Proposal: ORM aggregation support

Reported by: Honza Král <Honza.Kral@…> Owned by: russellm
Component: Database layer (models, ORM) Version: master
Severity: Keywords: orm aggregation group by
Cc: nick.lane.au@…, jm.bugtracking@…, dan.fairs@…, lau@…, wmealing@…, frankie@…, alexander.solovyov@…, lurker86@…, densetsu.no.ero.sennin@…, arthur.case@…, remco@…, martin.paquette@…, nicolaslara@…, jarthur@…, simon@…, gajon@…, gonz@…, marc@…, john.syrinek@…, jiminy@…, nreilly@…, cortland@…, me@…, omat@…, kyle.fox@…, flosch@…, daevaorn@…, amlau@…, especkman@…, kristjan@…, robin@…, vbmendes@…, marinho, robin, wallenfe@… Triage Stage: Someday/Maybe
Has patch: yes Needs documentation: no
Needs tests: no Patch needs improvement: no
Easy pickings: UI/UX:

Description

For origin and some discussion see http://groups.google.com/group/django-users/browse_frm/thread/fc58fbe409a6f098/1110c688e1af58d2

I would like to see an addition to the django ORM - many people has asked for aggregation. Do you think Django should have aggregation support?

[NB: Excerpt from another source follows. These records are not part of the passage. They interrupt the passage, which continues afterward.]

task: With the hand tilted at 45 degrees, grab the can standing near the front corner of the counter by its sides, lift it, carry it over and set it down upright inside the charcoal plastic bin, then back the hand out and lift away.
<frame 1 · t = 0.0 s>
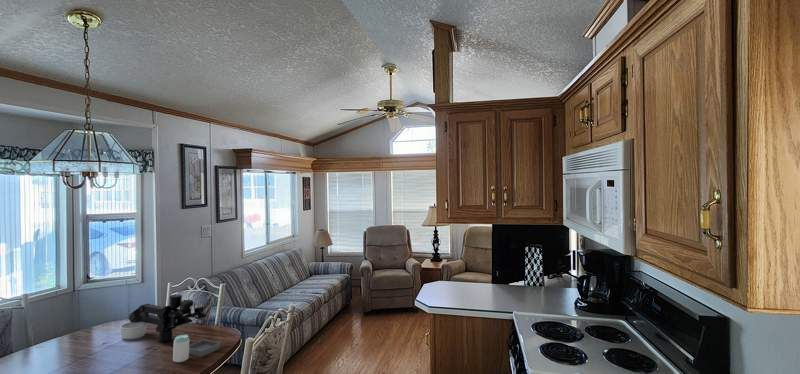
hand: (199, 318, 206), 17 cm above the table, fingers open, 9 cm apart
can: (180, 360, 190), on the table
bin: (202, 350, 203), on the table
ramekin: (133, 336, 220), on the table
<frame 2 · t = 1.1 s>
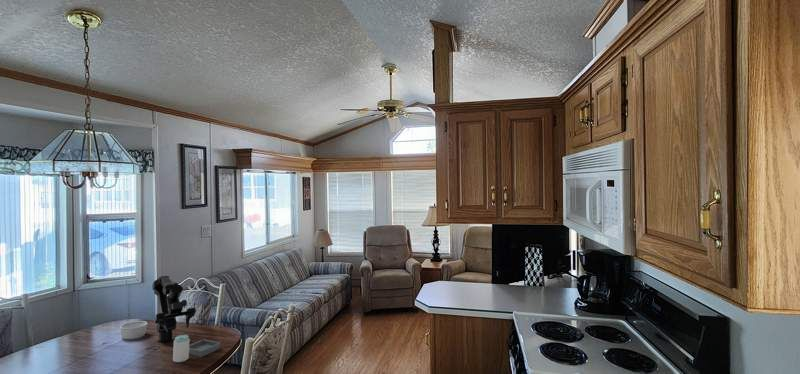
hand: (178, 329, 197), 14 cm above the table, fingers open, 9 cm apart
nothing on the table moved.
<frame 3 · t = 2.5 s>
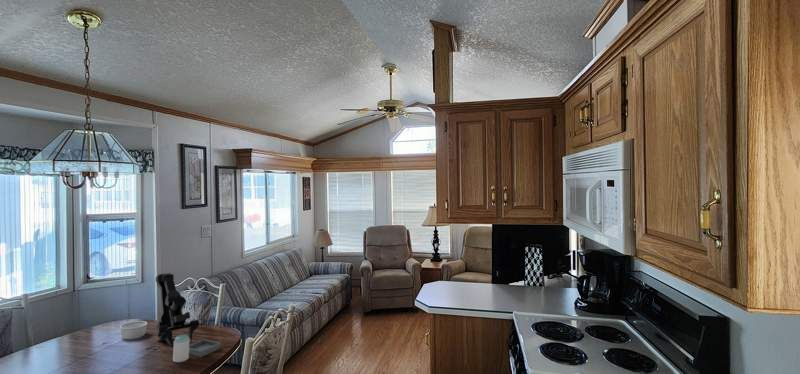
hand: (181, 342, 191), 9 cm above the table, fingers open, 9 cm apart
nothing on the table moved.
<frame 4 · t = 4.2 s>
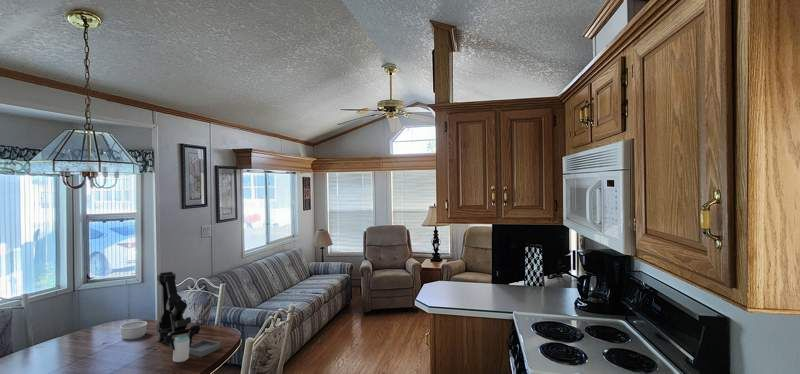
hand: (182, 348, 190), 7 cm above the table, fingers closed on can, 7 cm apart
can: (180, 360, 190), on the table, touching gripper
everything else where it was.
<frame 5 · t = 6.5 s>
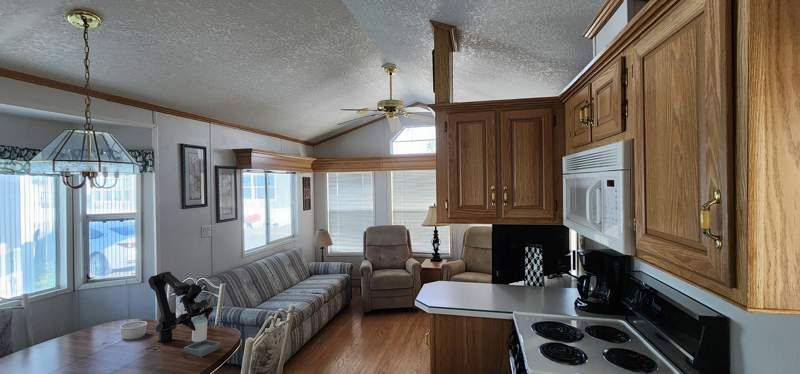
hand: (201, 328, 200), 13 cm above the table, fingers closed on can, 7 cm apart
can: (199, 340, 200), point 6 cm above the table, touching gripper
everything else where it was.
when the fingers open (9 cm above the table, at t = 8.8 s): can drops 1 cm, resting on bin.
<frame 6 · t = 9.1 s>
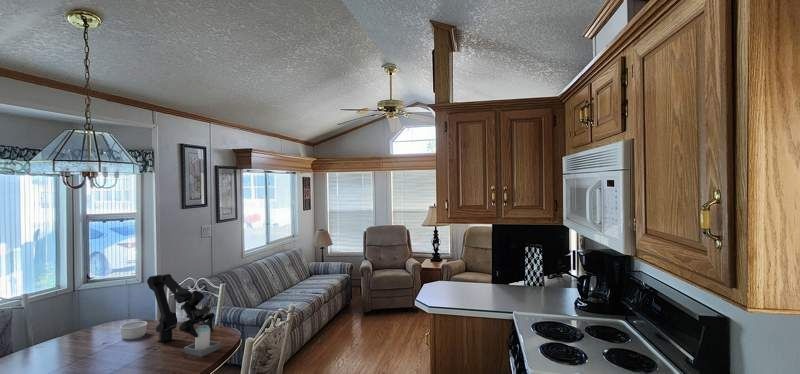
hand: (204, 334, 202), 9 cm above the table, fingers open, 9 cm apart
can: (202, 349, 203), point 1 cm above the table, touching bin
everything else where it was.
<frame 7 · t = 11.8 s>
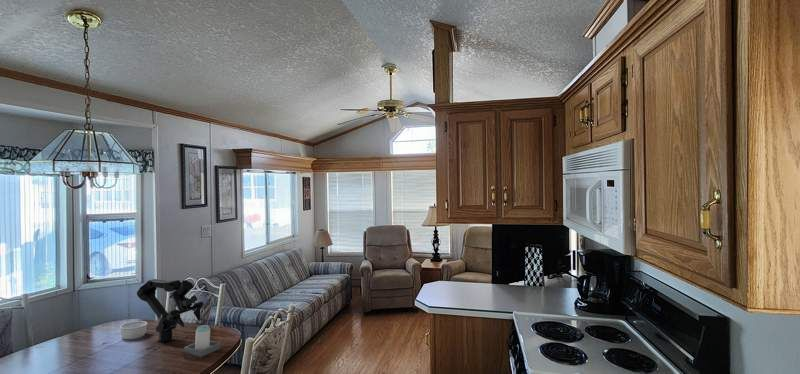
hand: (192, 323, 206), 13 cm above the table, fingers open, 9 cm apart
nothing on the table moved.
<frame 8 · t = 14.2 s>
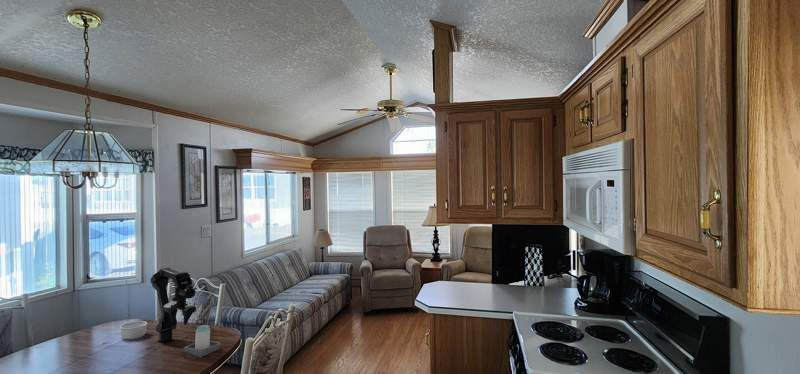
hand: (179, 323, 207), 13 cm above the table, fingers open, 9 cm apart
nothing on the table moved.
at the end: can 0.2 cm off-centre on the bin, point 0.8 cm above the bin's base; can tilted 0°; the gripper is holding nothing — task done.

I would like to add it in a similar fashion that ValuesQuerySet is implemented (a subclass to QuerySet with minor changes to how query is constructed and results are returned) - if we add a AgreggateQuerySet that would:

  • be create from simple QuerySet by a call to aggregate(group_by=(), max=(), min=(), avg=(), sum=(), count=False) , where:
    • group_by is a list of fields on which to aggregate, these will be part of the result, if empty the whole query will be grouped
    • If count, then COUNT(*) will be computed and included
    • sum, max, min and avg will contain a list of fields on which to call SUM(), MAX(), MIN() or AVG() respectively
  • will be a valid queryset
    • filter() will result in limiting the result by appending conditions to the HAVING clause etc.
    • aggregate() will probably add fields to individual aggregation functions.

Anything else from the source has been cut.